--- Extrait du document ---
Faure Gnassingbé n'a fait aucune promesse à l'opposition

Sur la question du Premier ministre, Faure Gnassingbé n’a fait aucune promesse aux quatre partis d’opposition qui étaient au rendez-vous de vendredi. Dans leur communiqué final, ils inscrivent au chapitre des «points de consensus» avec Faure Gnassingbé «qu’il incombera au Premier ministre, désigné pour diriger le gouvernement de consensus, de mener, avec les diverses composantes de la classe politique, les discussions en vue de leur participation au gouvernement, ces discussions devant porter notamment sur les missions du gouvernement, sa composition, ses rapports avec l’Assemblée nationale en place».

La Coalition demande que le Premier ministre soit issu de ses rangs. Si, contrairement à tous les pronostics, Faure Gnassingbé accepte, Gilchrist Olympio estime que ce sera à l’UFC de désigner le chef du gouvernement «de consensus», où les formations politiques doivent se répartir les portefeuilles ministériels. Dans ce cas, il resterait encore à s’entendre sur la durée et le programme du gouvernement de transition chargé de conduire le pays à de nouvelles élections. Six mois suffiraient à Gilchrist Olympio. Il se déclare disposé à transiger sur ce point au cas où, par exemple, des raisons techniques empêcheraient l’exercice des garanties internationales qu’il exige pour l’ensemble du processus. Mais surtout, Gilchrist Olympio entend assurer les positions de l’opposition, c’est-à-dire en particulier celles de l’UFC dans l’exécutif.

--- Travail demandé ---
**A)** Traduisez en anglais la phrase suivante de l'extrait du document : « Six mois suffiraient à Gilchrist Olympio. »
**B)** Recopiez fidèlement un passage de l'extrait du document : commencez aux mots « La Coalition demande » et arrêtez-vous après les mots « l’UFC dans l’exécutif. ».

--- Données enregistrées ---
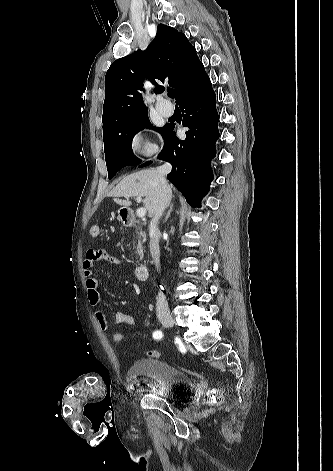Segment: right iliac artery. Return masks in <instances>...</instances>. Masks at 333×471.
<instances>
[{
    "label": "right iliac artery",
    "mask_w": 333,
    "mask_h": 471,
    "mask_svg": "<svg viewBox=\"0 0 333 471\" xmlns=\"http://www.w3.org/2000/svg\"><path fill=\"white\" fill-rule=\"evenodd\" d=\"M162 336H163V334H162V332H161L160 330H156V331L153 332V338H154V339L159 340V339L162 338Z\"/></svg>",
    "instance_id": "82829eb1"
}]
</instances>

--- Réponses attendues ---
**A)** Six months would be enough for Gilchrist Olympio.

**B)**
La Coalition demande que le Premier ministre soit issu de ses rangs. Si, contrairement à tous les pronostics, Faure Gnassingbé accepte, Gilchrist Olympio estime que ce sera à l’UFC de désigner le chef du gouvernement «de consensus», où les formations politiques doivent se répartir les portefeuilles ministériels. Dans ce cas, il resterait encore à s’entendre sur la durée et le programme du gouvernement de transition chargé de conduire le pays à de nouvelles élections. Six mois suffiraient à Gilchrist Olympio. Il se déclare disposé à transiger sur ce point au cas où, par exemple, des raisons techniques empêcheraient l’exercice des garanties internationales qu’il exige pour l’ensemble du processus. Mais surtout, Gilchrist Olympio entend assurer les positions de l’opposition, c’est-à-dire en particulier celles de l’UFC dans l’exécutif.